● TASK DIRECTIONS: An exact copy of every entry is what's needed, so please transcribe them all.

● DATA EXTRACTS:
--- START ---
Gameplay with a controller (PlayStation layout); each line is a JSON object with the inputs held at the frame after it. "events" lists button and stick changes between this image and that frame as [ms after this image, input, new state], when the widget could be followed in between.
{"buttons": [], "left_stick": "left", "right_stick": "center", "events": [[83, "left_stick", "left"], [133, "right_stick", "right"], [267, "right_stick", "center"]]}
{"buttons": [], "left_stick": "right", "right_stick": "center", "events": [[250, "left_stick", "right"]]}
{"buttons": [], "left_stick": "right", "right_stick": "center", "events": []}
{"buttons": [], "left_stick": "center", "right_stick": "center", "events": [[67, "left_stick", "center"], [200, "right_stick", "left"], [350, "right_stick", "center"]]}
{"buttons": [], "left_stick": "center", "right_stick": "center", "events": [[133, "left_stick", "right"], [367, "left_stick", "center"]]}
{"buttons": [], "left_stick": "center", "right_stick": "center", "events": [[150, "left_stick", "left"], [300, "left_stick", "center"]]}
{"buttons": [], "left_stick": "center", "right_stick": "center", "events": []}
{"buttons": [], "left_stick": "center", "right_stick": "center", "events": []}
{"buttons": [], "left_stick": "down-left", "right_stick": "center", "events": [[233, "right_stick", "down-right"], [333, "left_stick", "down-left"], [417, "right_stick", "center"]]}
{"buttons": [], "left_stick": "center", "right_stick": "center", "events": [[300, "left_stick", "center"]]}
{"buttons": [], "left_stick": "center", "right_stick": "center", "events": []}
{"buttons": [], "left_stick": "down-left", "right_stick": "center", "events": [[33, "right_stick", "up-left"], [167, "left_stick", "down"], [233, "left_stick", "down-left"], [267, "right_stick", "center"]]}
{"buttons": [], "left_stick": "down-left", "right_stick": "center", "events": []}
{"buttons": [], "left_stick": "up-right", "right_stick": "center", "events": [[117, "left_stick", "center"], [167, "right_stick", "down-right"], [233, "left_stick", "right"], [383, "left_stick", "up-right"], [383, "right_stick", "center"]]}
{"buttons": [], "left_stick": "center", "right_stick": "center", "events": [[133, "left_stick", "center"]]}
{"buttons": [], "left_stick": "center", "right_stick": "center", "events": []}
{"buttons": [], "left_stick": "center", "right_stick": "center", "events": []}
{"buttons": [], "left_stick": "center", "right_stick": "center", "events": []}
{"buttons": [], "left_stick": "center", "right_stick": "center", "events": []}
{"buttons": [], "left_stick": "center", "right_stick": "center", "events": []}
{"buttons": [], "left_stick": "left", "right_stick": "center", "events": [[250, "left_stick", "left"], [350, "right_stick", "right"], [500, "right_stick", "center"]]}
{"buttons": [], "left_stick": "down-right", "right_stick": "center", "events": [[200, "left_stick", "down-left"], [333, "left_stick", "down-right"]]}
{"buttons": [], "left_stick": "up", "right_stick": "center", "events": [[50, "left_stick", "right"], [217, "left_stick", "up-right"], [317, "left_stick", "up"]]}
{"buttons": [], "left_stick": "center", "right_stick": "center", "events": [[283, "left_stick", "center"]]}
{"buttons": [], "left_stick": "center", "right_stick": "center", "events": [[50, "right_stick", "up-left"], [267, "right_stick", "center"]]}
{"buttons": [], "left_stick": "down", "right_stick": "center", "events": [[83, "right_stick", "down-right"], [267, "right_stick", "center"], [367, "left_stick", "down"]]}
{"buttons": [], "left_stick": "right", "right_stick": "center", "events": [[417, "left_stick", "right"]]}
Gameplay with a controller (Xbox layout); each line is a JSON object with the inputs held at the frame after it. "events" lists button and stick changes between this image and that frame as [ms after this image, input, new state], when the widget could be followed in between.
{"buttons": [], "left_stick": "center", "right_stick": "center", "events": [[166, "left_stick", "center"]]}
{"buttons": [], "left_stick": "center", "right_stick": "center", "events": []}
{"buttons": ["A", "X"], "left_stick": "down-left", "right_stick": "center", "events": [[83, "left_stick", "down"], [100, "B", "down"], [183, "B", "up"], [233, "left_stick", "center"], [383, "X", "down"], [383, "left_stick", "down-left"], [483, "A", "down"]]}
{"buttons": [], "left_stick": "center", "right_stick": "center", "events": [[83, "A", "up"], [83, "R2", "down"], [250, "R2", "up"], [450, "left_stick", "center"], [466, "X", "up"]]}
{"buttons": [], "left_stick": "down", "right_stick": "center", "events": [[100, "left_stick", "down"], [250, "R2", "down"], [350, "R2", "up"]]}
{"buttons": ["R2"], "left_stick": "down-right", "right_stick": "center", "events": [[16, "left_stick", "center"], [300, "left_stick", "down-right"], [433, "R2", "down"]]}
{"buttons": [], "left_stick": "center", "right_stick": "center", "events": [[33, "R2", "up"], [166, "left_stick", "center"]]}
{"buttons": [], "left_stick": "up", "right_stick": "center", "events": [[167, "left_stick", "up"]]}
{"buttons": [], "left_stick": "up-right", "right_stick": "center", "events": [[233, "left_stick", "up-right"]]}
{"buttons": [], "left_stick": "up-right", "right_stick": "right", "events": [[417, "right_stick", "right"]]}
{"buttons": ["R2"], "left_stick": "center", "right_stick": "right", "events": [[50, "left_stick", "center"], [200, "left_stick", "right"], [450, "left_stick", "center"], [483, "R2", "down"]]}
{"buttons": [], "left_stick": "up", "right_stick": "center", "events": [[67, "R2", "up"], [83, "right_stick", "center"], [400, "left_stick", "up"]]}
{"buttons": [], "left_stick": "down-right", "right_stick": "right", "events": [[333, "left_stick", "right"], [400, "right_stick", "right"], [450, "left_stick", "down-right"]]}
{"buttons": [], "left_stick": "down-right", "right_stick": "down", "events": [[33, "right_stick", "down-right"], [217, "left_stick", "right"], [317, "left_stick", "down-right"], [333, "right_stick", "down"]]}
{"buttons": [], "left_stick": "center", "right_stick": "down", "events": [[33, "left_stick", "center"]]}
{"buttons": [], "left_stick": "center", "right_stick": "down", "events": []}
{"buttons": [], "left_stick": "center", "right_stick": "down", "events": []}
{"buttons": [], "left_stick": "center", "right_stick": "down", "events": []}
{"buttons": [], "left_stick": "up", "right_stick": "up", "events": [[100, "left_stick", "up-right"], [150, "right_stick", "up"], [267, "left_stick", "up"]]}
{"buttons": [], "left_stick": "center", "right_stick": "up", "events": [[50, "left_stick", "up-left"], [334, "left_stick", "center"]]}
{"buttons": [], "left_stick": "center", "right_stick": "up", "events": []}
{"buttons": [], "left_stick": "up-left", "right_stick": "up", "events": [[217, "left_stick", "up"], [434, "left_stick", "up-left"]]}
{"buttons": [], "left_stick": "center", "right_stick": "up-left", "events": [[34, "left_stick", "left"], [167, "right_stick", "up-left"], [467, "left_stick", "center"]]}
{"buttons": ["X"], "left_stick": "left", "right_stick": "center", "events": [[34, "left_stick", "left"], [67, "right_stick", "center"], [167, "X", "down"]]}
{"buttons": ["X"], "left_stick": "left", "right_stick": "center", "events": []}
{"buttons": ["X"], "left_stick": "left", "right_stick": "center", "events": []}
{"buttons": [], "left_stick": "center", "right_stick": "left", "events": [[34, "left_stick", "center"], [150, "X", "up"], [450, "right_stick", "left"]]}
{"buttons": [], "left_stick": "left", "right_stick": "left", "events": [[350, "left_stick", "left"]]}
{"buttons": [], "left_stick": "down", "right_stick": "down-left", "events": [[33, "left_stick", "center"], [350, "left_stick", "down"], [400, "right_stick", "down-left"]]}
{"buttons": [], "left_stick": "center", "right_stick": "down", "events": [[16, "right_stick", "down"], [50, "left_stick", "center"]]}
--- END ---
● COMPLETED TASK:
Gameplay with a controller (PlayStation layout); each line is a JSON object with the inputs held at the frame after it. "events" lists button and stick changes between this image and that frame as [ms after this image, input, new state], when the widget could be followed in between.
{"buttons": [], "left_stick": "left", "right_stick": "center", "events": [[83, "left_stick", "left"], [133, "right_stick", "right"], [267, "right_stick", "center"]]}
{"buttons": [], "left_stick": "right", "right_stick": "center", "events": [[250, "left_stick", "right"]]}
{"buttons": [], "left_stick": "right", "right_stick": "center", "events": []}
{"buttons": [], "left_stick": "center", "right_stick": "center", "events": [[67, "left_stick", "center"], [200, "right_stick", "left"], [350, "right_stick", "center"]]}
{"buttons": [], "left_stick": "center", "right_stick": "center", "events": [[133, "left_stick", "right"], [367, "left_stick", "center"]]}
{"buttons": [], "left_stick": "center", "right_stick": "center", "events": [[150, "left_stick", "left"], [300, "left_stick", "center"]]}
{"buttons": [], "left_stick": "center", "right_stick": "center", "events": []}
{"buttons": [], "left_stick": "center", "right_stick": "center", "events": []}
{"buttons": [], "left_stick": "down-left", "right_stick": "center", "events": [[233, "right_stick", "down-right"], [333, "left_stick", "down-left"], [417, "right_stick", "center"]]}
{"buttons": [], "left_stick": "center", "right_stick": "center", "events": [[300, "left_stick", "center"]]}
{"buttons": [], "left_stick": "center", "right_stick": "center", "events": []}
{"buttons": [], "left_stick": "down-left", "right_stick": "center", "events": [[33, "right_stick", "up-left"], [167, "left_stick", "down"], [233, "left_stick", "down-left"], [267, "right_stick", "center"]]}
{"buttons": [], "left_stick": "down-left", "right_stick": "center", "events": []}
{"buttons": [], "left_stick": "up-right", "right_stick": "center", "events": [[117, "left_stick", "center"], [167, "right_stick", "down-right"], [233, "left_stick", "right"], [383, "left_stick", "up-right"], [383, "right_stick", "center"]]}
{"buttons": [], "left_stick": "center", "right_stick": "center", "events": [[133, "left_stick", "center"]]}
{"buttons": [], "left_stick": "center", "right_stick": "center", "events": []}
{"buttons": [], "left_stick": "center", "right_stick": "center", "events": []}
{"buttons": [], "left_stick": "center", "right_stick": "center", "events": []}
{"buttons": [], "left_stick": "center", "right_stick": "center", "events": []}
{"buttons": [], "left_stick": "center", "right_stick": "center", "events": []}
{"buttons": [], "left_stick": "left", "right_stick": "center", "events": [[250, "left_stick", "left"], [350, "right_stick", "right"], [500, "right_stick", "center"]]}
{"buttons": [], "left_stick": "down-right", "right_stick": "center", "events": [[200, "left_stick", "down-left"], [333, "left_stick", "down-right"]]}
{"buttons": [], "left_stick": "up", "right_stick": "center", "events": [[50, "left_stick", "right"], [217, "left_stick", "up-right"], [317, "left_stick", "up"]]}
{"buttons": [], "left_stick": "center", "right_stick": "center", "events": [[283, "left_stick", "center"]]}
{"buttons": [], "left_stick": "center", "right_stick": "center", "events": [[50, "right_stick", "up-left"], [267, "right_stick", "center"]]}
{"buttons": [], "left_stick": "down", "right_stick": "center", "events": [[83, "right_stick", "down-right"], [267, "right_stick", "center"], [367, "left_stick", "down"]]}
{"buttons": [], "left_stick": "right", "right_stick": "center", "events": [[417, "left_stick", "right"]]}
Gameplay with a controller (Xbox layout); each line is a JSON object with the inputs held at the frame after it. "events" lists button and stick changes between this image and that frame as [ms after this image, input, new state], when the widget could be followed in between.
{"buttons": [], "left_stick": "center", "right_stick": "center", "events": [[166, "left_stick", "center"]]}
{"buttons": [], "left_stick": "center", "right_stick": "center", "events": []}
{"buttons": ["A", "X"], "left_stick": "down-left", "right_stick": "center", "events": [[83, "left_stick", "down"], [100, "B", "down"], [183, "B", "up"], [233, "left_stick", "center"], [383, "X", "down"], [383, "left_stick", "down-left"], [483, "A", "down"]]}
{"buttons": [], "left_stick": "center", "right_stick": "center", "events": [[83, "A", "up"], [83, "R2", "down"], [250, "R2", "up"], [450, "left_stick", "center"], [466, "X", "up"]]}
{"buttons": [], "left_stick": "down", "right_stick": "center", "events": [[100, "left_stick", "down"], [250, "R2", "down"], [350, "R2", "up"]]}
{"buttons": ["R2"], "left_stick": "down-right", "right_stick": "center", "events": [[16, "left_stick", "center"], [300, "left_stick", "down-right"], [433, "R2", "down"]]}
{"buttons": [], "left_stick": "center", "right_stick": "center", "events": [[33, "R2", "up"], [166, "left_stick", "center"]]}
{"buttons": [], "left_stick": "up", "right_stick": "center", "events": [[167, "left_stick", "up"]]}
{"buttons": [], "left_stick": "up-right", "right_stick": "center", "events": [[233, "left_stick", "up-right"]]}
{"buttons": [], "left_stick": "up-right", "right_stick": "right", "events": [[417, "right_stick", "right"]]}
{"buttons": ["R2"], "left_stick": "center", "right_stick": "right", "events": [[50, "left_stick", "center"], [200, "left_stick", "right"], [450, "left_stick", "center"], [483, "R2", "down"]]}
{"buttons": [], "left_stick": "up", "right_stick": "center", "events": [[67, "R2", "up"], [83, "right_stick", "center"], [400, "left_stick", "up"]]}
{"buttons": [], "left_stick": "down-right", "right_stick": "right", "events": [[333, "left_stick", "right"], [400, "right_stick", "right"], [450, "left_stick", "down-right"]]}
{"buttons": [], "left_stick": "down-right", "right_stick": "down", "events": [[33, "right_stick", "down-right"], [217, "left_stick", "right"], [317, "left_stick", "down-right"], [333, "right_stick", "down"]]}
{"buttons": [], "left_stick": "center", "right_stick": "down", "events": [[33, "left_stick", "center"]]}
{"buttons": [], "left_stick": "center", "right_stick": "down", "events": []}
{"buttons": [], "left_stick": "center", "right_stick": "down", "events": []}
{"buttons": [], "left_stick": "center", "right_stick": "down", "events": []}
{"buttons": [], "left_stick": "up", "right_stick": "up", "events": [[100, "left_stick", "up-right"], [150, "right_stick", "up"], [267, "left_stick", "up"]]}
{"buttons": [], "left_stick": "center", "right_stick": "up", "events": [[50, "left_stick", "up-left"], [334, "left_stick", "center"]]}
{"buttons": [], "left_stick": "center", "right_stick": "up", "events": []}
{"buttons": [], "left_stick": "up-left", "right_stick": "up", "events": [[217, "left_stick", "up"], [434, "left_stick", "up-left"]]}
{"buttons": [], "left_stick": "center", "right_stick": "up-left", "events": [[34, "left_stick", "left"], [167, "right_stick", "up-left"], [467, "left_stick", "center"]]}
{"buttons": ["X"], "left_stick": "left", "right_stick": "center", "events": [[34, "left_stick", "left"], [67, "right_stick", "center"], [167, "X", "down"]]}
{"buttons": ["X"], "left_stick": "left", "right_stick": "center", "events": []}
{"buttons": ["X"], "left_stick": "left", "right_stick": "center", "events": []}
{"buttons": [], "left_stick": "center", "right_stick": "left", "events": [[34, "left_stick", "center"], [150, "X", "up"], [450, "right_stick", "left"]]}
{"buttons": [], "left_stick": "left", "right_stick": "left", "events": [[350, "left_stick", "left"]]}
{"buttons": [], "left_stick": "down", "right_stick": "down-left", "events": [[33, "left_stick", "center"], [350, "left_stick", "down"], [400, "right_stick", "down-left"]]}
{"buttons": [], "left_stick": "center", "right_stick": "down", "events": [[16, "right_stick", "down"], [50, "left_stick", "center"]]}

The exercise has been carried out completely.